Aya Sofia and the Big Blue

Aya Sofia and the Big Blue

There’s a huge mosque just the other side of the Galata bridge and another one up on the hill further left, near the Grand Bazaar. These are the attention grabbers as you walk over the bridge and approach the old part of Istanbul from the north and you are amazed when you realise that they’re just mosques, not the big ones. The Aya Sofia and the Blue Mosque lie further up the hill facing each other across a huge square and about 11 centuries. Actually, not quite facing. The Blue Mosque looks at the back side of Aya Sofia as they both face east. Good job Jerusalem and Mecca lie roughly in the same direction given that Aya Sofia has had to cover both bases.

On this, my second trip to Istanbul, I wasn’t sure how I would react to seeing these two Istanbul icons again. Things are never quite like the first time, after all!
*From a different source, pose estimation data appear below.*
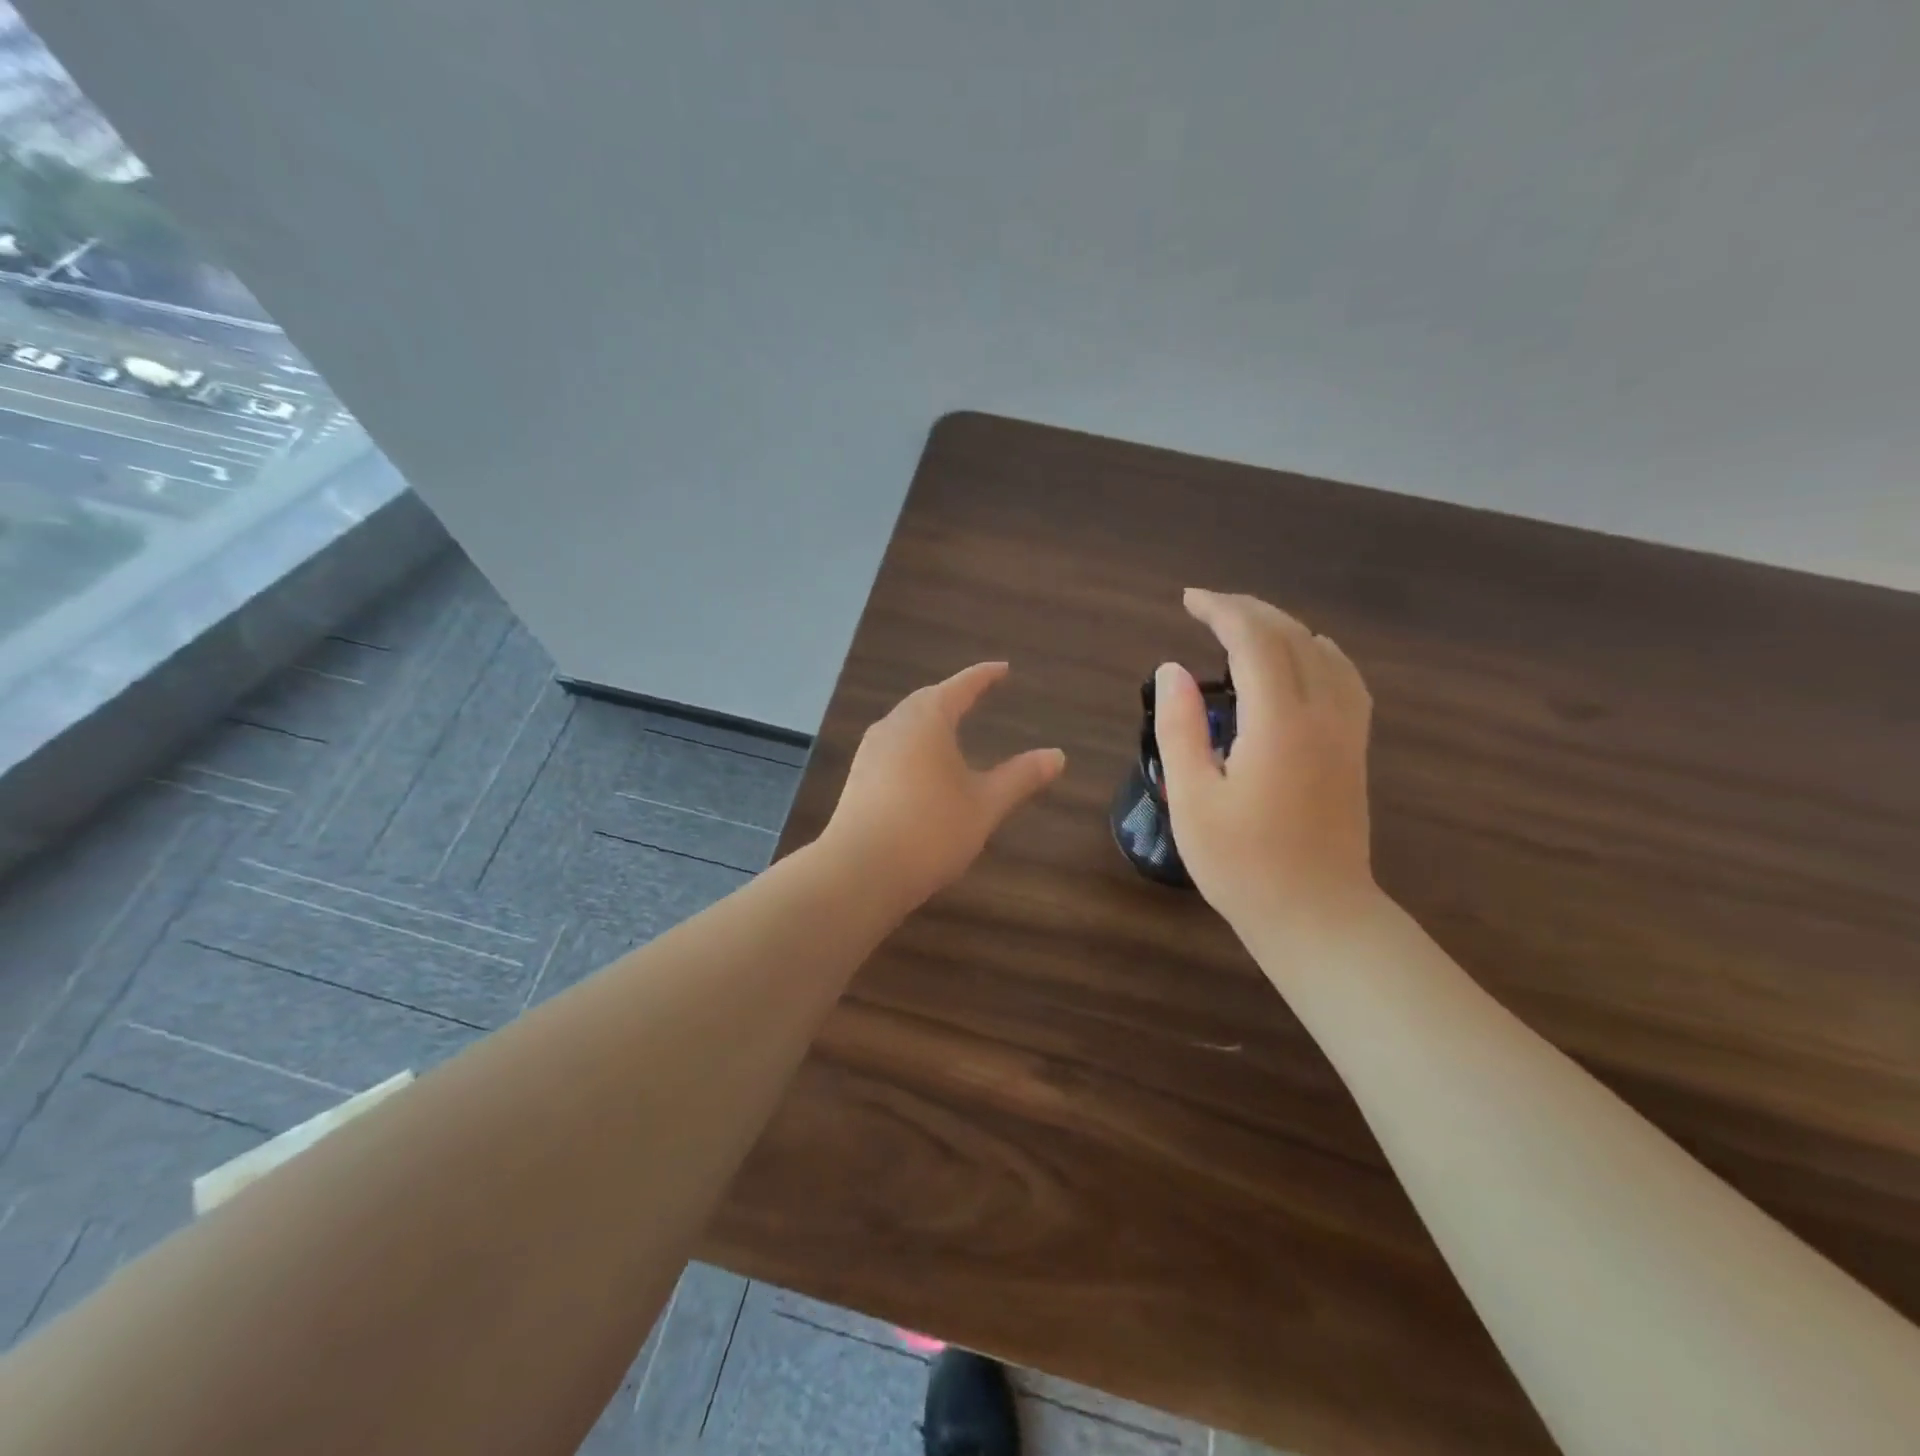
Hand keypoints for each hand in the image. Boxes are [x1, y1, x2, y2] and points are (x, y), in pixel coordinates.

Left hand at [822, 663, 1066, 906]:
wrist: (860, 871)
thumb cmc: (931, 830)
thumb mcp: (985, 805)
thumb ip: (1020, 777)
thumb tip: (1057, 755)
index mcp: (926, 720)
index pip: (960, 687)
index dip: (983, 676)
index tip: (1002, 668)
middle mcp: (894, 726)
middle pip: (926, 700)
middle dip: (952, 695)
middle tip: (975, 695)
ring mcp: (870, 752)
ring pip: (905, 723)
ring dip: (929, 719)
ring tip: (950, 727)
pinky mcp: (858, 779)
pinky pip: (893, 747)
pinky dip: (914, 745)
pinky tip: (922, 766)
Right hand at [1156, 589, 1376, 934]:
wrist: (1317, 916)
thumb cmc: (1242, 864)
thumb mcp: (1193, 799)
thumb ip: (1180, 728)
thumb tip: (1172, 669)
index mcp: (1279, 723)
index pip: (1255, 642)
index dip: (1222, 611)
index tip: (1188, 601)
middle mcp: (1322, 714)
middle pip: (1293, 637)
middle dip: (1249, 610)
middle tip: (1206, 606)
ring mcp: (1347, 732)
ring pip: (1324, 653)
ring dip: (1283, 627)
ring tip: (1245, 625)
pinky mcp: (1355, 750)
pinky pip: (1346, 679)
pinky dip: (1320, 652)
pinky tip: (1307, 655)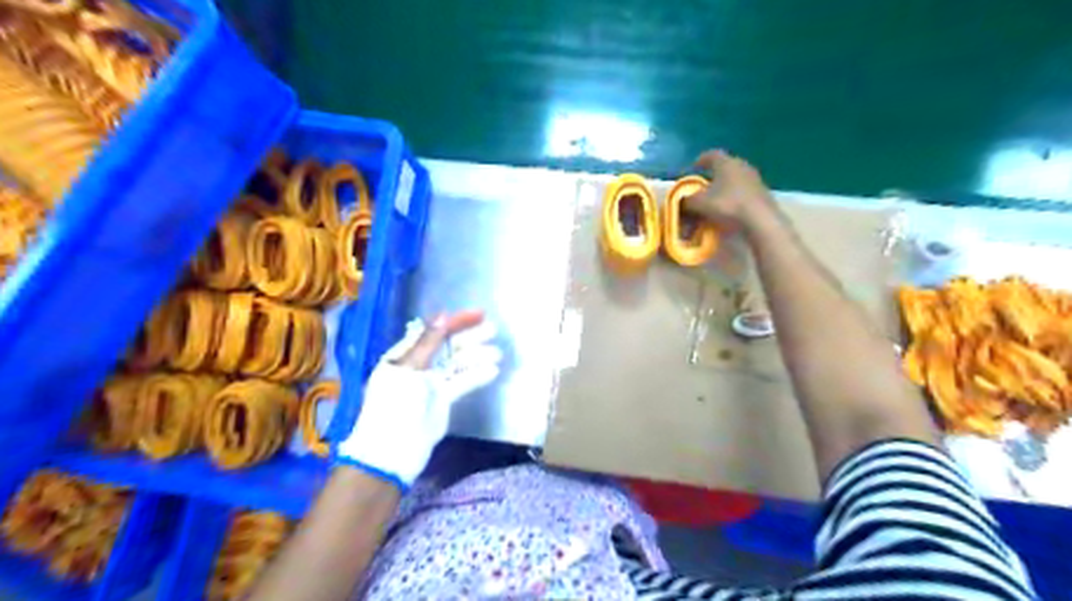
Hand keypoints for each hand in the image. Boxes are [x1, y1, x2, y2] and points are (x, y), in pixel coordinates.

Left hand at [335, 312, 503, 491]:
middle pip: (448, 346)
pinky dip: (477, 376)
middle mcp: (419, 366)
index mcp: (404, 355)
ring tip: (497, 353)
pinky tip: (492, 370)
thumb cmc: (394, 405)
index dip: (455, 321)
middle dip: (470, 336)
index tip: (478, 314)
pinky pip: (462, 383)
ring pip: (458, 364)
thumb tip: (443, 317)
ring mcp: (432, 384)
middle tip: (493, 329)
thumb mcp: (409, 369)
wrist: (392, 452)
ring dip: (477, 356)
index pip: (432, 331)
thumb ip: (429, 343)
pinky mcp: (444, 400)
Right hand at [681, 148, 783, 233]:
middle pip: (725, 166)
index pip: (712, 154)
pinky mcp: (762, 193)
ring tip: (716, 198)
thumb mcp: (700, 203)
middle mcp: (742, 165)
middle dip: (713, 175)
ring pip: (735, 178)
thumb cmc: (727, 205)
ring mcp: (755, 179)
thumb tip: (682, 200)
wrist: (760, 220)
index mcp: (726, 163)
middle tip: (703, 185)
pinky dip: (735, 196)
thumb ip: (688, 200)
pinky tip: (730, 208)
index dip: (701, 160)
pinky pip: (744, 190)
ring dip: (725, 186)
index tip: (694, 167)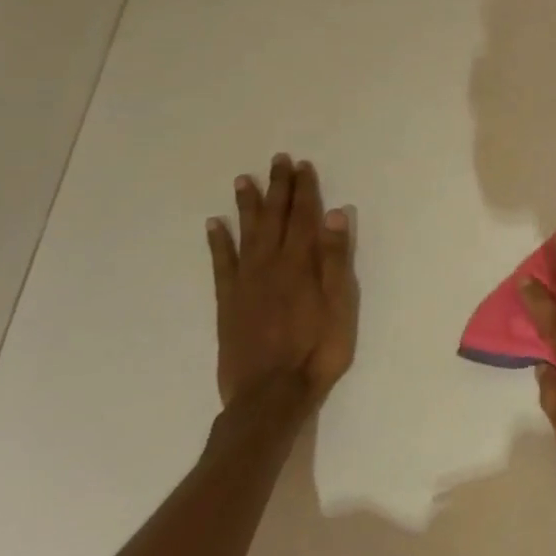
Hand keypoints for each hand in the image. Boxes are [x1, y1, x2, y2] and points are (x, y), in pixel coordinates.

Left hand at [207, 154, 358, 410]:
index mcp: (301, 264)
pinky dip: (218, 242)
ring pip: (246, 234)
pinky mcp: (228, 302)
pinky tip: (214, 225)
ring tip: (244, 180)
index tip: (303, 166)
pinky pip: (221, 264)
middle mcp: (270, 265)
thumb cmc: (318, 351)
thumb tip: (335, 215)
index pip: (304, 217)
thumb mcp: (341, 306)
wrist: (271, 395)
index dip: (305, 190)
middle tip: (277, 160)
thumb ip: (336, 260)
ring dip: (247, 206)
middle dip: (278, 188)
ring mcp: (245, 283)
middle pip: (275, 218)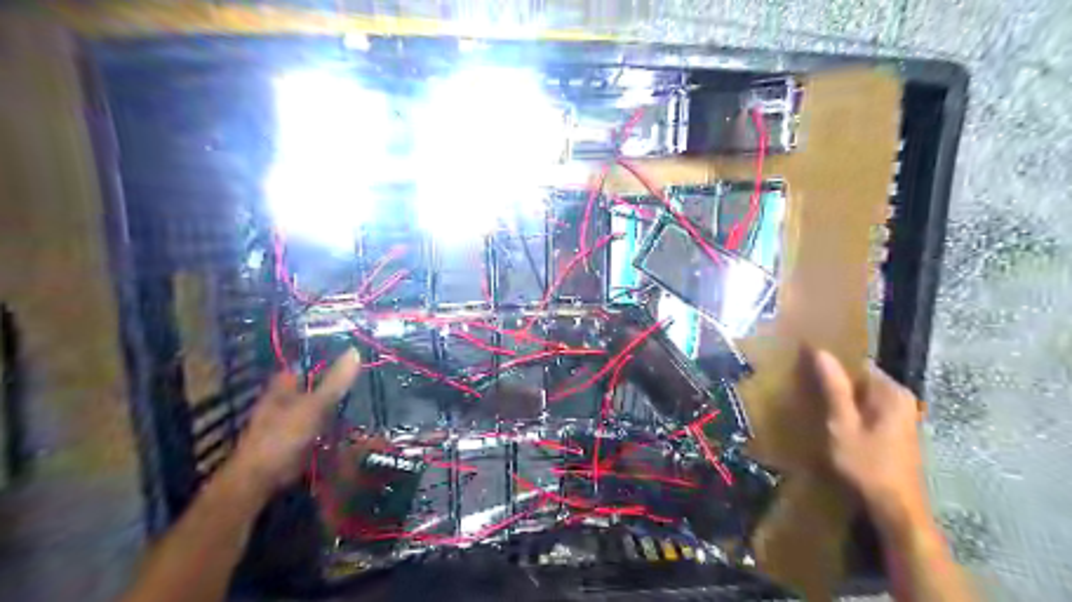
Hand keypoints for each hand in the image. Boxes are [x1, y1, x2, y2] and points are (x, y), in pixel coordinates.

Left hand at [228, 349, 361, 497]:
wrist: (260, 478)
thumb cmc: (283, 435)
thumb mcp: (315, 405)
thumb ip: (335, 381)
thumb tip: (355, 350)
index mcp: (283, 385)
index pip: (304, 365)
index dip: (325, 360)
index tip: (350, 358)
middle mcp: (282, 399)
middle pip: (311, 386)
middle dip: (332, 385)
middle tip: (360, 382)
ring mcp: (287, 421)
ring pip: (315, 407)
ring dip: (333, 407)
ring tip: (359, 404)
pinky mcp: (293, 440)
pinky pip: (316, 427)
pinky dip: (330, 426)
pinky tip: (346, 428)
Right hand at [805, 348, 931, 532]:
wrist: (896, 508)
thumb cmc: (867, 464)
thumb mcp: (843, 425)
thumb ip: (834, 388)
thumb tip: (821, 351)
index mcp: (891, 392)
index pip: (857, 363)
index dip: (831, 362)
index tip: (804, 364)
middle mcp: (901, 398)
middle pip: (861, 379)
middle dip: (834, 380)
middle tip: (803, 383)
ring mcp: (901, 415)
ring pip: (863, 395)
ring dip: (840, 397)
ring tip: (811, 398)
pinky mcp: (896, 431)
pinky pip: (868, 409)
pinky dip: (850, 410)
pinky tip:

I had tried hard not to big it up too much to Jim but was really hoping he’d see what I’d seen some 18 years ago.

We saw Aya Sofia first. The older of the two, the bigger, the more majestic in its agedness. Built to be the biggest church in Christendom by Emperor Justinian, converted to a mosque when the Ottomans moved in, now it’s neither. As a museum piece it captures in stone the story of west and east and probably does all the other things the guide books say. But the thing that gets you in the gut about Aya Sofia is its sheer size. It’s hard to describe such an audacious project; the scale of it is awesome in the true sense of the word. Even crowded with people and with some scaffolding inside where repairs are being done to part of the ceiling, it is an astonishing place. It’s big from the outside but somehow you don’t get the feeling of its utter, enormous grandeur until you are inside and look up into the dome and have your breath taken away.

We needed a bit of time to rest and reflect before tackling the Big Blue. The Sultan Ahmet square and park between the two was an ideal place, with trees, a fountain, benches and a perfect view of the Big Blue. So we settled in for a spot of sketching and writing. The square was full of other people, many of them Turkish, come to see the sights and pray at the Blue Mosque. The artist was a great attraction as he penned the sketch below. An especially big hit with a family, Mum in black, Dad in civvies and the kids, Mohmet and his sister, Rafia, who wanted to photograph Jim and the sketch. We have pictures of the artist and these delightful children in the can.

The Blue Mosque was a different proposition and, frankly, a let down. The ‘blue’ is on the inside in the beautiful tiles that cover the walls. As you enter the grounds there are notices about the dress code for entering the mosque. We were wearing shorts but had packed the zippy bottom bits for just this eventuality, now renamed ‘mosque shorts’ and quite the rage in our section of the tourist queue. And, of course, I had, in a stroke of foresight, just acquired a selection of scarves. So I got dressed up feeling like Carrie from Homeland (less the angst). If you’re not kitted out, there’s a sort of antechamber where a woman checks you over. And it’s mainly the women who are checked – the rules for the men are much more lax, just cover the knees and you’re passed fit for God and the Prophet. The women who don’t meet the bill get issued with a shawl and a smock and everyone gets a bag for their shoes.

All this hassle and palaver gets in the way. By the time you get into the mosque, all swathed and inspected, you’re already a feeling irritated; the frame of mind you need to enjoy the building and soak in its meaning and its subtle blue beauty has been lost. So, for me, and also for Jim, the Big Blue was a big disappointment. You expect all the stuff about women being treated differently, but when it actually happens, you get cross. All that messing about getting dressed up and inside it’s mobbed with people taking selfies and sending them to their Facebook friends – please! By the time I saw the Women’s Prayer area in a corner of the mosque, a little pen where the hooded women in black gather to be subservient, I had had enough. Religion gets in the way of seeing the Blue Mosque – as ever, it has a lot to answer for.

Sorry to end on a preposition but maybe it’s apt!